### [Material supplied]
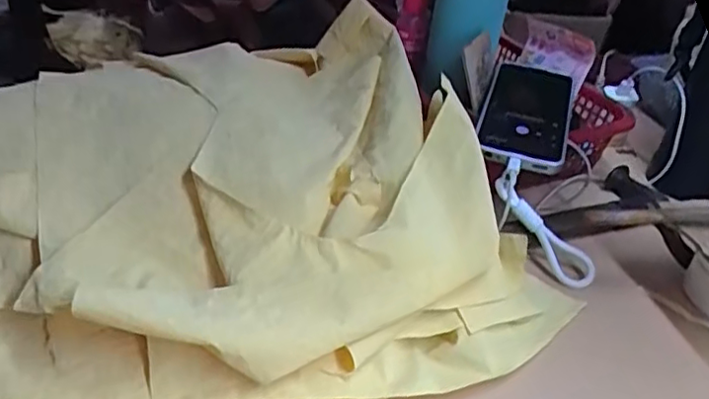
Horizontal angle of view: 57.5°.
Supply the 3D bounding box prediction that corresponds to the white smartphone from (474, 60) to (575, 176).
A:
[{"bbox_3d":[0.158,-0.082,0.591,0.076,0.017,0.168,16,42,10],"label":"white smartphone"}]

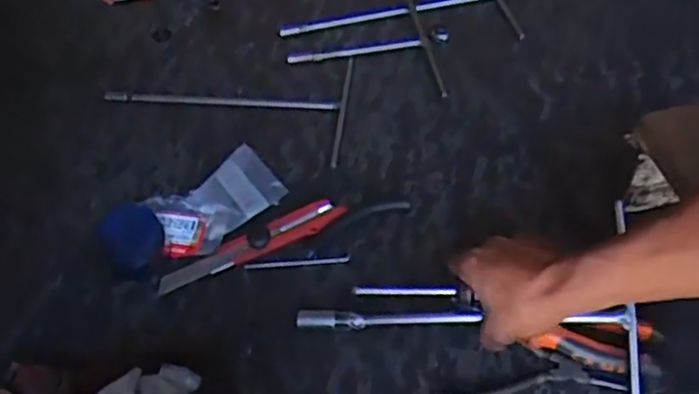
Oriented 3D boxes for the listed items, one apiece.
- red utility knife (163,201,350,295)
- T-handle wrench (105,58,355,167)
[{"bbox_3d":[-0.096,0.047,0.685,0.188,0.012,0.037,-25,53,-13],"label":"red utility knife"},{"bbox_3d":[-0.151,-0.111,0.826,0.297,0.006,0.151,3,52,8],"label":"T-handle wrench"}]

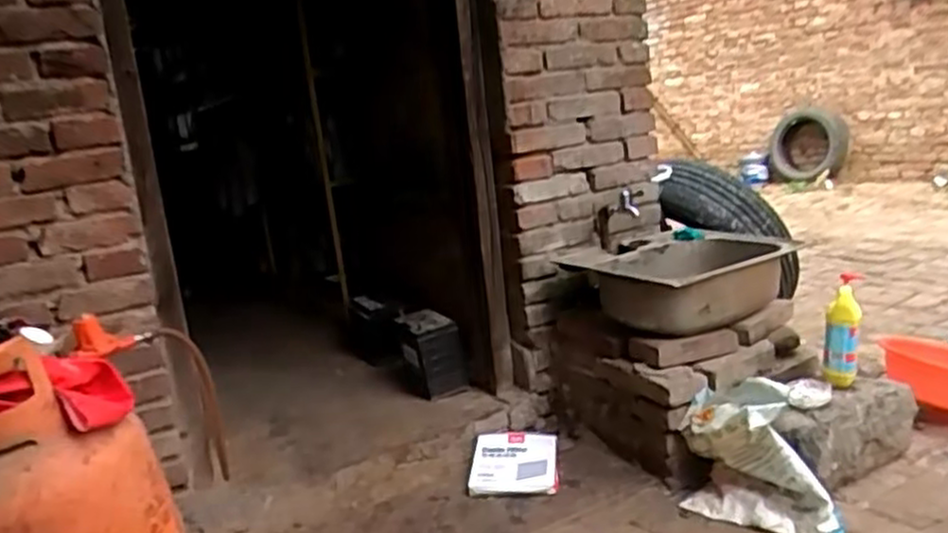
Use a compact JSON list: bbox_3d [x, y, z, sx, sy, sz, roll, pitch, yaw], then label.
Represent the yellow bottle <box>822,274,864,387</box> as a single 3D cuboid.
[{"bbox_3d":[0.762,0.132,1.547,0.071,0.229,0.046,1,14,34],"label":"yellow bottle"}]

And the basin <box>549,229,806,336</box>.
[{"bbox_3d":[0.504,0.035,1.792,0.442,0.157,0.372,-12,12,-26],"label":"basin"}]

...

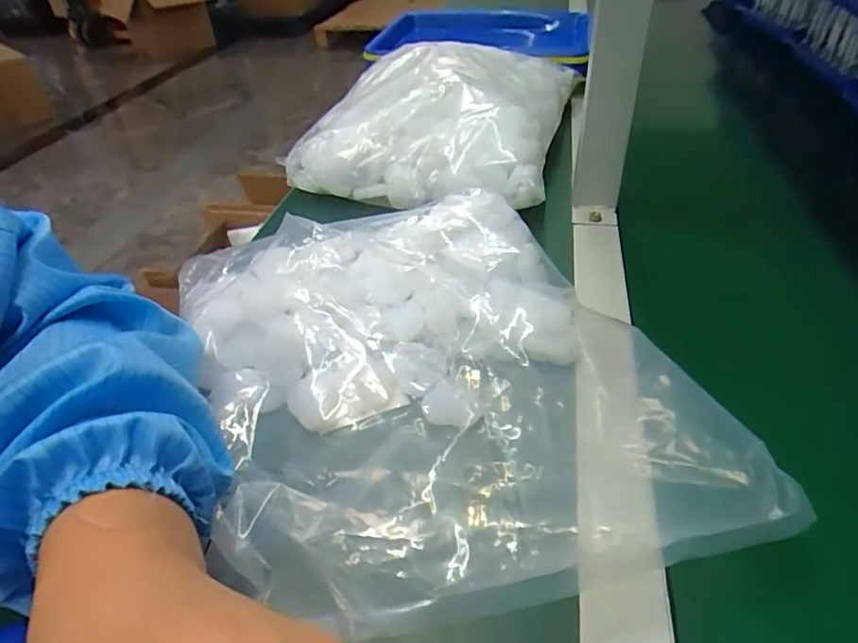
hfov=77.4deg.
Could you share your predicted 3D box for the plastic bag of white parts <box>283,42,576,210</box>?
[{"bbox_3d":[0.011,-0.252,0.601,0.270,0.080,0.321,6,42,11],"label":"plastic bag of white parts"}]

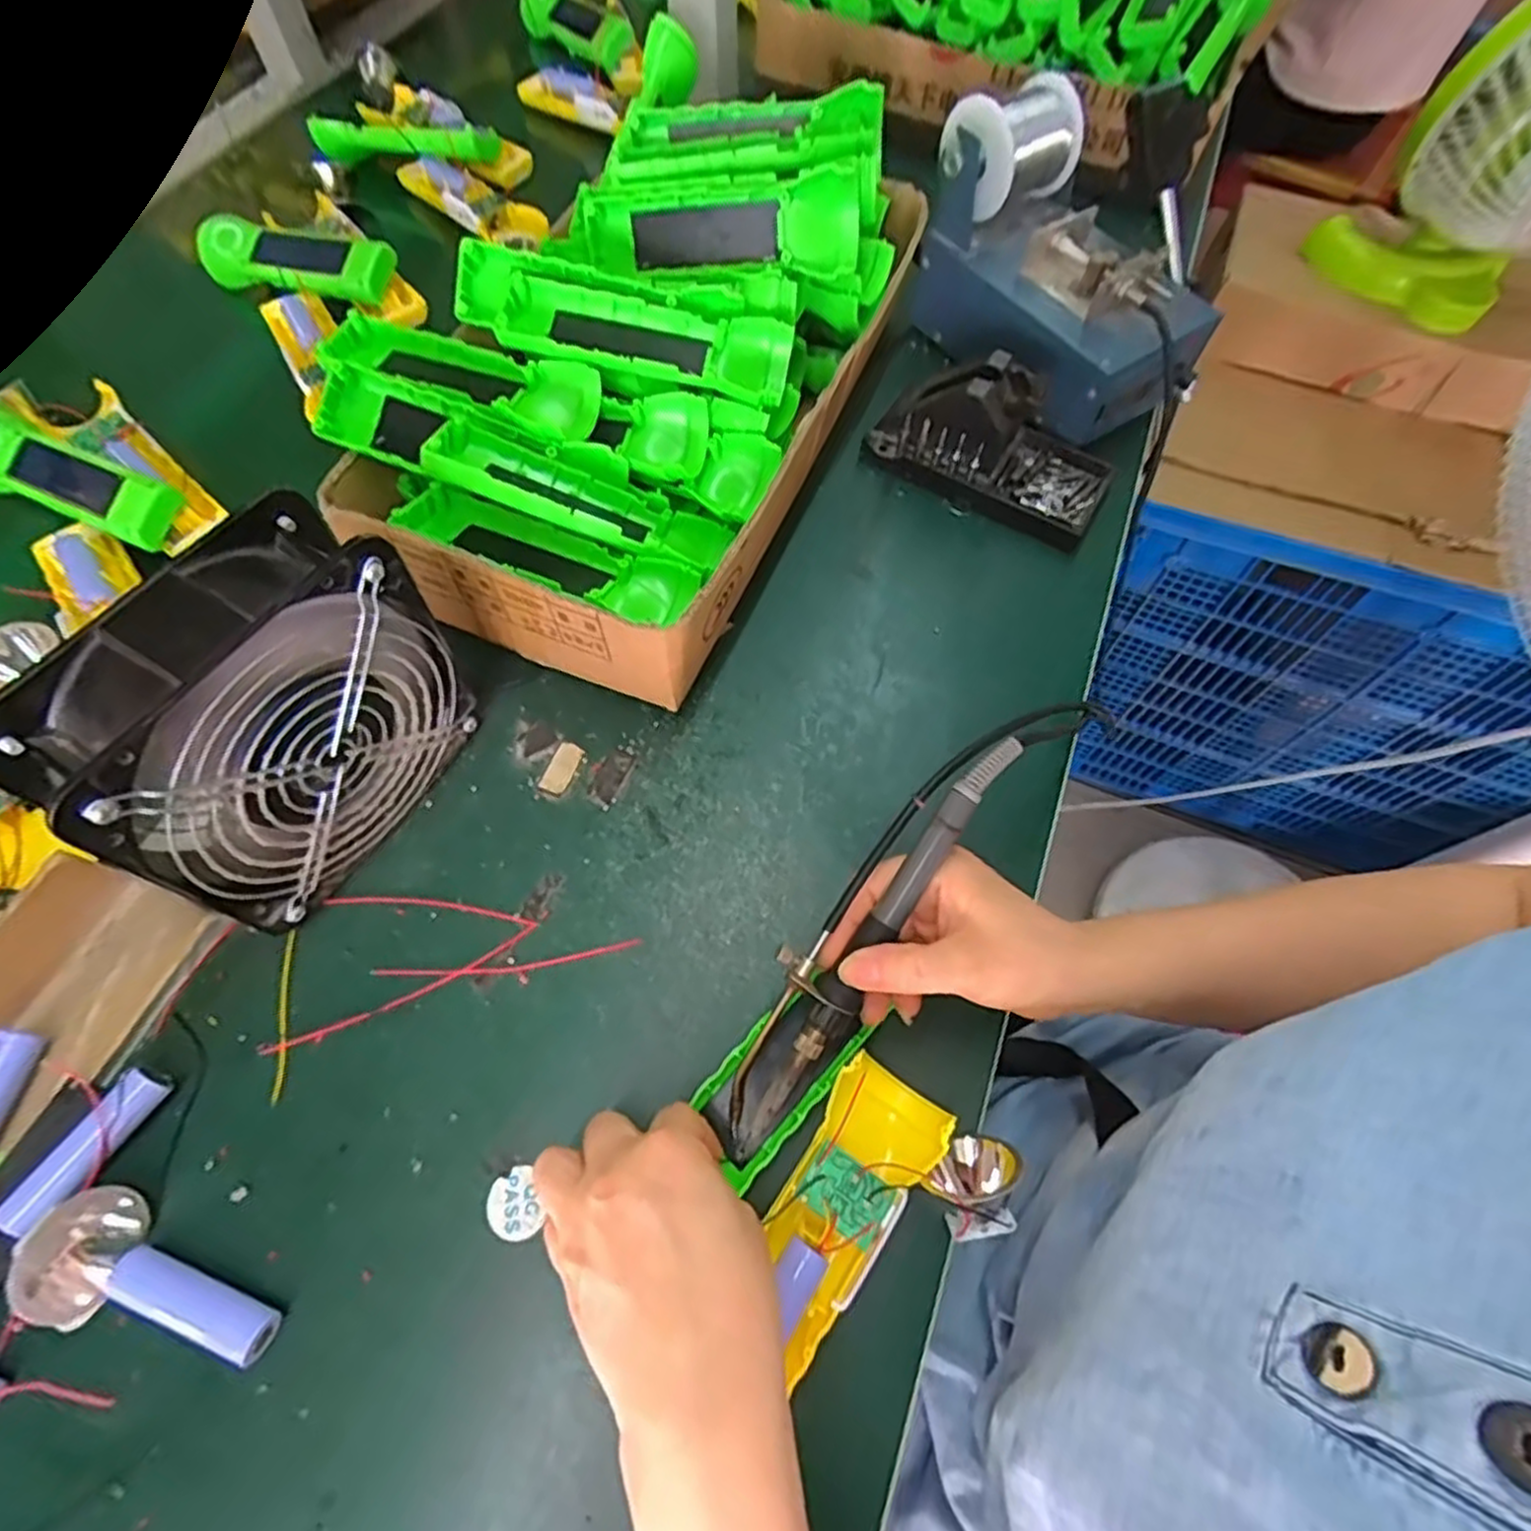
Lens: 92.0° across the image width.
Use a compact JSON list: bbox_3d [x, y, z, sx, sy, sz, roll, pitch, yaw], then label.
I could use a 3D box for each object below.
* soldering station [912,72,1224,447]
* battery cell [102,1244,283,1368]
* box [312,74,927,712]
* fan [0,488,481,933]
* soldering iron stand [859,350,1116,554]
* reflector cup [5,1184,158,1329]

--

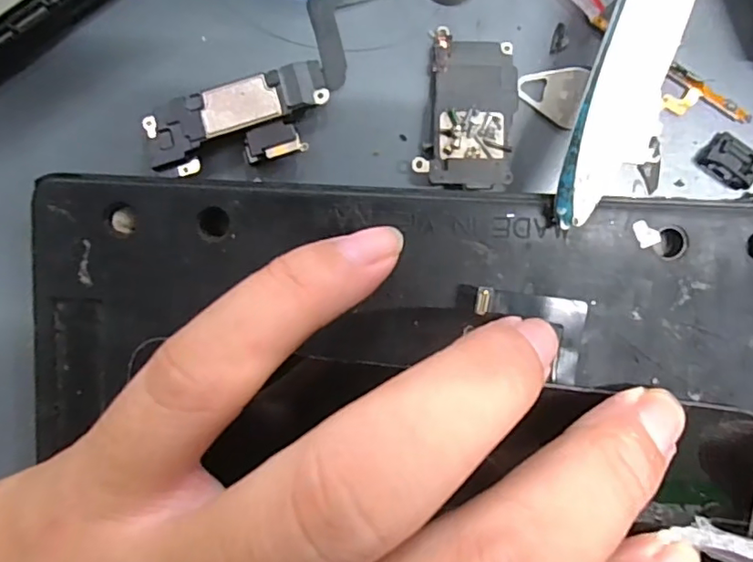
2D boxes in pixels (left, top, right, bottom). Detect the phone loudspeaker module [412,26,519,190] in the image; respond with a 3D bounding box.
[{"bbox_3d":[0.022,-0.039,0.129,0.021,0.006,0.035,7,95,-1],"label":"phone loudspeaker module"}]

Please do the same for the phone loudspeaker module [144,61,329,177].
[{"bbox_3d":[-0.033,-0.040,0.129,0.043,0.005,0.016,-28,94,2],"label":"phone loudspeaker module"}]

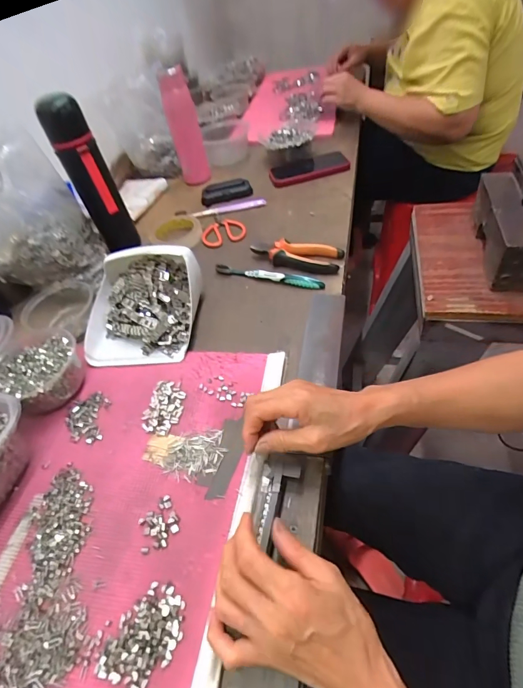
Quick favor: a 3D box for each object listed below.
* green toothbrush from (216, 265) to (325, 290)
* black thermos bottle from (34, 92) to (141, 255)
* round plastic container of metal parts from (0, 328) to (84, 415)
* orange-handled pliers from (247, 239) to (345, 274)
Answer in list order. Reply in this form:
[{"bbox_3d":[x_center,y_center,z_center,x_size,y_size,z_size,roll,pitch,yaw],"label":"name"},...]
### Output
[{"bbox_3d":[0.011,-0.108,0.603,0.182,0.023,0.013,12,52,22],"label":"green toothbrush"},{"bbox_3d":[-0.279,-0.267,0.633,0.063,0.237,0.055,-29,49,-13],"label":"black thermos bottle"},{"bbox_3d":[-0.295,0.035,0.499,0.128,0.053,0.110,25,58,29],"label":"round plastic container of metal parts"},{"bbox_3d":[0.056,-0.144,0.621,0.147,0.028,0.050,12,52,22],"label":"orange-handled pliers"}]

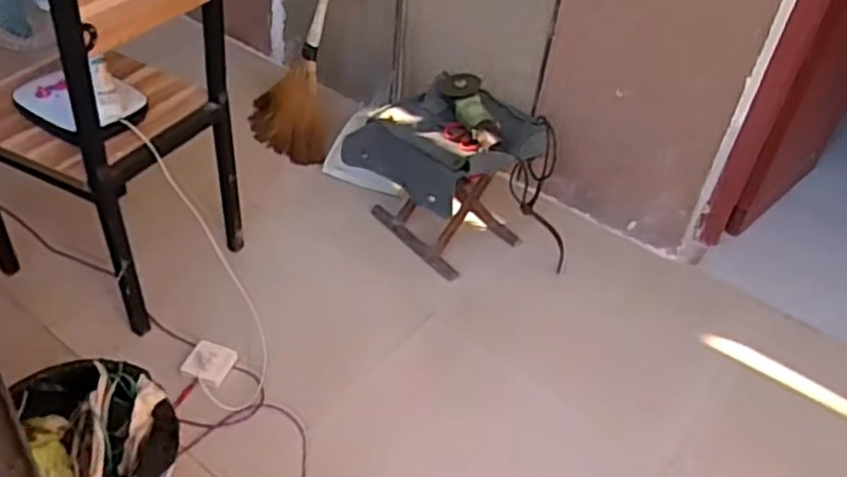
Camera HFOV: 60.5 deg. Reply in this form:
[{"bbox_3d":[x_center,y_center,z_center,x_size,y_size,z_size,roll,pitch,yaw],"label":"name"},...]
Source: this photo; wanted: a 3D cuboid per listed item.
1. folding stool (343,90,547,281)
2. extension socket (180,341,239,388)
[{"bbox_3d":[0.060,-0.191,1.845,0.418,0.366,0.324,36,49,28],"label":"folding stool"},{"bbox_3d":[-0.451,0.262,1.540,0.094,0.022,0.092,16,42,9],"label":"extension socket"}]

### [Requirement]
Within the material above, transcribe exactly the lines that run from the line holding "soldering station [912,72,1224,447]" through the line holding "reflector cup [5,1184,158,1329]".

### [Solution to this exercise]
* soldering station [912,72,1224,447]
* battery cell [102,1244,283,1368]
* box [312,74,927,712]
* fan [0,488,481,933]
* soldering iron stand [859,350,1116,554]
* reflector cup [5,1184,158,1329]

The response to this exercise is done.